Рассекреченные архивы (Назаркин) - страница 11

– Наливай, хочу немного расслабиться, уж очень ваша водка на вкус приятная! На сегодня работа закончена.

Улыбнувшись, Серёга накатил по сто граммов и они выпили. Взяв бутылку, он тут же налил по второй и, глядя на Вадима, произнёс:

– Для тебя, Вадик, это бухло, а для нас микстура! Чем скорей поправимся, тем лучше будет настроение.

Они выпили по второй и принялись с аппетитом поглощать закуски. Плотно перекусив, он наполнил стаканы и процесс пошёл. Они вели непринуждённый разговор о жизни, пили и ели, соблюдая идиллию простого деревенского застолья. Прилично захмелев, Вадим почувствовал, что водка пошла ему на пользу. Он отдыхал от суматохи дня и чувствовал себя великолепно. Вспомнив о фотографии, он вернул её хозяевам и извинился, что взял без спроса.

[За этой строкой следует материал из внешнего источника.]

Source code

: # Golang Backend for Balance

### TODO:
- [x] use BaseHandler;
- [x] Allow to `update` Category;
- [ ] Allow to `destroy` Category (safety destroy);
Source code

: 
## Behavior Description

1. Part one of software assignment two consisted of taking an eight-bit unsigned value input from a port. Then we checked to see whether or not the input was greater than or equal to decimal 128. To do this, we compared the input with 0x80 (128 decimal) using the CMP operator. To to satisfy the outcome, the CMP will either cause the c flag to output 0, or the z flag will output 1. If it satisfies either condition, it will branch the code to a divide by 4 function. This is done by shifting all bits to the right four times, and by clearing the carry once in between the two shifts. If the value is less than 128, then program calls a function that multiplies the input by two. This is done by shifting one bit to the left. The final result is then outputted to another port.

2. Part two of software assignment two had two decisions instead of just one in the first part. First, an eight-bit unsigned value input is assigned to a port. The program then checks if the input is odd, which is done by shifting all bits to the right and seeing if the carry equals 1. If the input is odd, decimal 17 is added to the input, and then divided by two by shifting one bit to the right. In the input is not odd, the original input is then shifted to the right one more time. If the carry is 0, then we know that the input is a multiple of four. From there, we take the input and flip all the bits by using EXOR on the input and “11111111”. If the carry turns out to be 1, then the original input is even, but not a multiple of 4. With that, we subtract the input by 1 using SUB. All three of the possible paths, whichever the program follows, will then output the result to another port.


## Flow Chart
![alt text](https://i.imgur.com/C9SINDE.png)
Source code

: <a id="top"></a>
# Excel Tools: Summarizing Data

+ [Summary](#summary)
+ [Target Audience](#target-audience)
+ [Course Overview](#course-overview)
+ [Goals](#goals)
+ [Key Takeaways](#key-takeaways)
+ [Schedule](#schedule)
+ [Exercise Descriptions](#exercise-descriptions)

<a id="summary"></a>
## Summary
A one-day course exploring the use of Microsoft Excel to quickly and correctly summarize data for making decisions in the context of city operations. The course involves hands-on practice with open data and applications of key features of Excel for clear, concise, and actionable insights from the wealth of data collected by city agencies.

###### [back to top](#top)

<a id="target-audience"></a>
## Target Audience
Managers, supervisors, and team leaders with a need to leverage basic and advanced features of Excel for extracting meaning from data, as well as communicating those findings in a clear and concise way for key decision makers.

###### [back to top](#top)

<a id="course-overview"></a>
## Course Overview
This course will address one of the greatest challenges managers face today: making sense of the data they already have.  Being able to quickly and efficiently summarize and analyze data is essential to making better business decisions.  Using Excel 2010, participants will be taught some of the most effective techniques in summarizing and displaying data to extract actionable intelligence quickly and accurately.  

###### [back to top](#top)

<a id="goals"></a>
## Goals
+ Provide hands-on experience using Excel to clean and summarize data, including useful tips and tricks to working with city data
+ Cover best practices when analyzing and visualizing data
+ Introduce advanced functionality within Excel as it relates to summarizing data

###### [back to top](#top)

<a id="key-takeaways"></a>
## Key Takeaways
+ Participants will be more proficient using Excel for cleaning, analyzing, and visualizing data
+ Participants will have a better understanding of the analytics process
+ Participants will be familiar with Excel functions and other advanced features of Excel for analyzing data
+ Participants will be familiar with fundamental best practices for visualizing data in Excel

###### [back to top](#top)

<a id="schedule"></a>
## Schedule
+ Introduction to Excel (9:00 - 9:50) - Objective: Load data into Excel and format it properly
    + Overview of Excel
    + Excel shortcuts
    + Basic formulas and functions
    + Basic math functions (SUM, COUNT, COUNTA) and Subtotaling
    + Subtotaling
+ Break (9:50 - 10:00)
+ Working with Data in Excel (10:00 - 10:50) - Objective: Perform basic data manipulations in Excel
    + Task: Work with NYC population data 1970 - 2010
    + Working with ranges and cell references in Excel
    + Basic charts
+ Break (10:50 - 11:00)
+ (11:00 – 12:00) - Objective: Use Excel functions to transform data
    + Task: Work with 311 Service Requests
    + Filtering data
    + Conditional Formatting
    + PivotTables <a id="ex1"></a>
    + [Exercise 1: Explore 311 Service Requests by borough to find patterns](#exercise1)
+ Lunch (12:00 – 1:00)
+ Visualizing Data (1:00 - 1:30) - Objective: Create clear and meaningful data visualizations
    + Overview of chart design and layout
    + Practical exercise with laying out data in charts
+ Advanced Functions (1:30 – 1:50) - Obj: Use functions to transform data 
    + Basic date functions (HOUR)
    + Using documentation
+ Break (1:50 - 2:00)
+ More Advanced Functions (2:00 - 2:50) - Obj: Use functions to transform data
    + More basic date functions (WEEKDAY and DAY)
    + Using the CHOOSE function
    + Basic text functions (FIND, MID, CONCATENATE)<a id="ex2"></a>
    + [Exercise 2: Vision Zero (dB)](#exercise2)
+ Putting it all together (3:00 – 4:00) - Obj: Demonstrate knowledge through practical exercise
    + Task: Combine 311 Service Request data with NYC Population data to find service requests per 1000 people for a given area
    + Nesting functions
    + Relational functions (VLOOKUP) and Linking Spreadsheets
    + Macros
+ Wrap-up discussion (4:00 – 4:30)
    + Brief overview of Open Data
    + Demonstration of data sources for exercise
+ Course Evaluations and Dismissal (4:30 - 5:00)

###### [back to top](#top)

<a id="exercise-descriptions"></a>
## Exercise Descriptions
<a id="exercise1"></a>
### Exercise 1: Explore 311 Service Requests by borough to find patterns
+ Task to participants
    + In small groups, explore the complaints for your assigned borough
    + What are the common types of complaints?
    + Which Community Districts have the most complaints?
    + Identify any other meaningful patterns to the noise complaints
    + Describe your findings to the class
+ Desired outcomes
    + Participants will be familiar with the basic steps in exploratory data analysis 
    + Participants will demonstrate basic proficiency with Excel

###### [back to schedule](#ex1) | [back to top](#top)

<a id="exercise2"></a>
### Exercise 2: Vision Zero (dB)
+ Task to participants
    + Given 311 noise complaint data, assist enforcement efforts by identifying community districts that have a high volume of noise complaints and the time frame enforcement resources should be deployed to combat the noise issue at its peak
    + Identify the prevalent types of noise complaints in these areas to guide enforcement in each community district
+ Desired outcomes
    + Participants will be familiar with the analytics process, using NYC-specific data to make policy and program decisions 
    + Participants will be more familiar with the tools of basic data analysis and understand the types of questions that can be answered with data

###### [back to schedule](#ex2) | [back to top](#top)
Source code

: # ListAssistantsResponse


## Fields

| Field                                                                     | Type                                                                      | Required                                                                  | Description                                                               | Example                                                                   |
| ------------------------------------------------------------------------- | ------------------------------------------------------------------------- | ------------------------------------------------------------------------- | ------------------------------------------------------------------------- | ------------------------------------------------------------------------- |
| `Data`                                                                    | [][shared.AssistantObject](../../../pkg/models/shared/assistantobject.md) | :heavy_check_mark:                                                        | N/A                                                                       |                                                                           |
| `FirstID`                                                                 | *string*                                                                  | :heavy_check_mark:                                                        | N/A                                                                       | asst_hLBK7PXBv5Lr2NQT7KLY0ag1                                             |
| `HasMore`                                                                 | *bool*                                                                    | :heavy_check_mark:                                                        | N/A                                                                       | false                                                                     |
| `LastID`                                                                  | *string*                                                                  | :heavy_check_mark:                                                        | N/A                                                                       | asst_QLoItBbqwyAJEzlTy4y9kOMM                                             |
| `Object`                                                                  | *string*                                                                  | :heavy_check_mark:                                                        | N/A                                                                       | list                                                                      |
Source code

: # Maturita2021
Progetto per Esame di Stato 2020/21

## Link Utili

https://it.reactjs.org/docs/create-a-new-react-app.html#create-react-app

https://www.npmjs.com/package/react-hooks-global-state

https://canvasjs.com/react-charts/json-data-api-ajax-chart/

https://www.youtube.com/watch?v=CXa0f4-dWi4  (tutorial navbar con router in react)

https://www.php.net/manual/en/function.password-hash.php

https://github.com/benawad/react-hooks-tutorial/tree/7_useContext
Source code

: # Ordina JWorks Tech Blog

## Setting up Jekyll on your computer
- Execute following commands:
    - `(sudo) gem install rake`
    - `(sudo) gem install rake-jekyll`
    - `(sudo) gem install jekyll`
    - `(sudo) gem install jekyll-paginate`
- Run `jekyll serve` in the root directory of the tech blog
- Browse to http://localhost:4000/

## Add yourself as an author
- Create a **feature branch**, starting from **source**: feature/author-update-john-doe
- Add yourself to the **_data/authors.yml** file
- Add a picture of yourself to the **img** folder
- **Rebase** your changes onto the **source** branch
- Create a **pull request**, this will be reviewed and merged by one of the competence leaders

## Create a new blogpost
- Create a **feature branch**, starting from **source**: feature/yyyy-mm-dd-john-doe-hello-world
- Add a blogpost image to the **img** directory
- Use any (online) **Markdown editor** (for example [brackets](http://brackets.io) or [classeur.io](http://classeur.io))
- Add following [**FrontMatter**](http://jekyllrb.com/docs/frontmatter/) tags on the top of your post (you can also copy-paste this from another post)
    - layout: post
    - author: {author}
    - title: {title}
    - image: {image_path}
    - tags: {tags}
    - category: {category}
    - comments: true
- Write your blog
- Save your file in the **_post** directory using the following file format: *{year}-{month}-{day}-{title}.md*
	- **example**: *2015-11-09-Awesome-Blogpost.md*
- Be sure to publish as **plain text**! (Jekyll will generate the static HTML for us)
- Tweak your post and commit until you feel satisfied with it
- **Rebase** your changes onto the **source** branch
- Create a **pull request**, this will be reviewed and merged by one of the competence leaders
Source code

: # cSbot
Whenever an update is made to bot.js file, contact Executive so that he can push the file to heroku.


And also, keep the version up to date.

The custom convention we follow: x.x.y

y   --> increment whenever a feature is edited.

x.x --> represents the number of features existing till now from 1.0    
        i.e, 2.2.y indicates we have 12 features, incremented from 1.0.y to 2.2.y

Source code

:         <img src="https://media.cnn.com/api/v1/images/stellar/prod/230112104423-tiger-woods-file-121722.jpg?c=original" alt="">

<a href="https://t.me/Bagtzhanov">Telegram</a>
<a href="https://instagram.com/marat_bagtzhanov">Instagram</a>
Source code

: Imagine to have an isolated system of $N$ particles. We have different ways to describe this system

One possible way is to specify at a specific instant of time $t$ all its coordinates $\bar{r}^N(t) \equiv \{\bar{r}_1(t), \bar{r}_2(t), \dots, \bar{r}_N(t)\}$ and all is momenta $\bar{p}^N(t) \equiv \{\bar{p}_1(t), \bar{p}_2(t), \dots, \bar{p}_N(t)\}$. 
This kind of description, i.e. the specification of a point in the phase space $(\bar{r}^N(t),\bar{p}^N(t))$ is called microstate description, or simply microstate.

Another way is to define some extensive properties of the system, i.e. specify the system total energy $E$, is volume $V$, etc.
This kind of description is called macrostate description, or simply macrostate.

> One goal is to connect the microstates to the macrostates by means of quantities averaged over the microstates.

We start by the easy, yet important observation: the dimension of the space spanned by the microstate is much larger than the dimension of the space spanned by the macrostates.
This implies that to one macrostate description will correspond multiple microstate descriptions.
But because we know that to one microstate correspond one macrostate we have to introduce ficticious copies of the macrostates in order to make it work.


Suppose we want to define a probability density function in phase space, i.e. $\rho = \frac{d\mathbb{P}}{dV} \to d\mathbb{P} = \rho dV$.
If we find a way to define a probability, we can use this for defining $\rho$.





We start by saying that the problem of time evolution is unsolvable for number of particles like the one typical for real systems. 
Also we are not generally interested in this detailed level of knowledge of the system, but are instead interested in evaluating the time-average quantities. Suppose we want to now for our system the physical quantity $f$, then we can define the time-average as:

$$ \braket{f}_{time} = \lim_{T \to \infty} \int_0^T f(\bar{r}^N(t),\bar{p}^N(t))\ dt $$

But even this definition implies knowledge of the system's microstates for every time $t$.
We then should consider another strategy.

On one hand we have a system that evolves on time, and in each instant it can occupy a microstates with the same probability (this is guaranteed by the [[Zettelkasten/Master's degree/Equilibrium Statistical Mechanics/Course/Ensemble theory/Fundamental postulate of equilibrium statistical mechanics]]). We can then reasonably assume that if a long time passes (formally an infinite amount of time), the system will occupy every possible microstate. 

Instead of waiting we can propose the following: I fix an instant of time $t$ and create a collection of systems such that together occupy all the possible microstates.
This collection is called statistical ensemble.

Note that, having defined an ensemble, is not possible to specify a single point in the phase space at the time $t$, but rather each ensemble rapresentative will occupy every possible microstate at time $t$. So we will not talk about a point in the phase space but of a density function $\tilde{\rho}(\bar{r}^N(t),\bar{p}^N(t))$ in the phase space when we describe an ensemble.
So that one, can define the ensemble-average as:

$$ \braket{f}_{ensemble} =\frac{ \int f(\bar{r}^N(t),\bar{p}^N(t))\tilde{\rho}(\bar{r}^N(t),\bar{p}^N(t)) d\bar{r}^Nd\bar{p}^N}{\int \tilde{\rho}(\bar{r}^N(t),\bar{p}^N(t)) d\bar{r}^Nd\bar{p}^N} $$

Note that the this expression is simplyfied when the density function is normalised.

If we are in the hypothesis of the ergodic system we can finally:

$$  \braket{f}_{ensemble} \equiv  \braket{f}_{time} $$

Взглянув на фото, Валюшка молча вернула её на место, употребила полстакана «микстуры» и захмелевшим тоном сообщила:

– Между прочим, Вадим, она моя родственница. Не то чтоб близкая, так, седьмая вода на киселе, но я её любила. Когда муж её бил, она у нас пряталась. Он думал, что она по мужикам бегает, а Маша никогда его не обманывала. Она честная … была.

– Сомневаюсь, что честная, – встрял в разговор Серёга. Если бил, то значит, имелся повод. Я ведь тебя не бью.

– Не бьёшь, потому что ты нормальный мужик, а Славик гнида и сволочь! Это он её довёл до виселицы. Будь моя воля, расстреляла бы негодяя и рука б не дрогнула!

Вадим закурил, выждал паузу и поинтересовался:

– А где сейчас Славик? С ним всё в порядке?

Валюшка взглянула на него пустым, пьяным взором, глубоко вздохнула и ответила:

– Дома он, где ж ему ещё быть? Живёт, водку кушает, скотина, чем ему ещё заниматься? Кроме этого, он и делать-то ничего не умеет. Машка всю жизнь за двоих вкалывала, а как умерла, у него и убраться в доме некому. Работать он не любит и не хочет. Трутень окаянный!

– А я его видел давеча, – пробубнил Серёга. Он ко мне подошёл, бледный такой и перепуганный, прямо лица на нём нет. Подошёл, значит, и говорит:

– Прикинь, Серёга, я давеча жену свою видел, покойницу, как на духу тебе исповедуюсь! Иду, значит, вчера с халтуры мимо кладбища, поздно уже, почти стемнело. Вижу, навстречу женский силуэт движется, лица не видать, темно. А я издалека приметил, что фигура в точь как у Машки. Подходит ближе, не поверишь – она! Встала супротив меня, значит, и смотрит безумным взором, прямо мне в глаза. Меня от страха трясти всего начало, я попятился назад, а она за мной идёт и смотрит, как удав на кролика. Развернулся я и дёру дал. Так побежал, как в жизни никогда не бегал, думал, отстанет она, не догонит. Я такой бегу, значит, и решил обернуться поглядеть, стало быть, шагов-то позади не слышно, тишина, как на кладбище. Обернулся, значит, гляжу, а она меня догоняет, а ноги её земли не касаются. Летит она над землёй, понимаешь? Чисто, как ведьма, только без метлы и ступы. Я, пуще прежнего напугался, так пришпорил, что подмётки чуть не сгорели. Не помню, как ноги домой привели. Вбежал в дом, дверь закрыл на засов, гляжу, а она супротив окна стоит и на меня смотрит. Сама, стало быть, бледная, как смерть, а глазищи адским пламенем пылают. Как увидел её, чуть сознания не лишился, думал не пережить мне эту ночь. Я ведь чувствовал, что она не уходит, а где-то рядом околачивается. Всю ночь не спал, стало быть, а собака в будку забилась, скулит жалобно, а выйти не решается.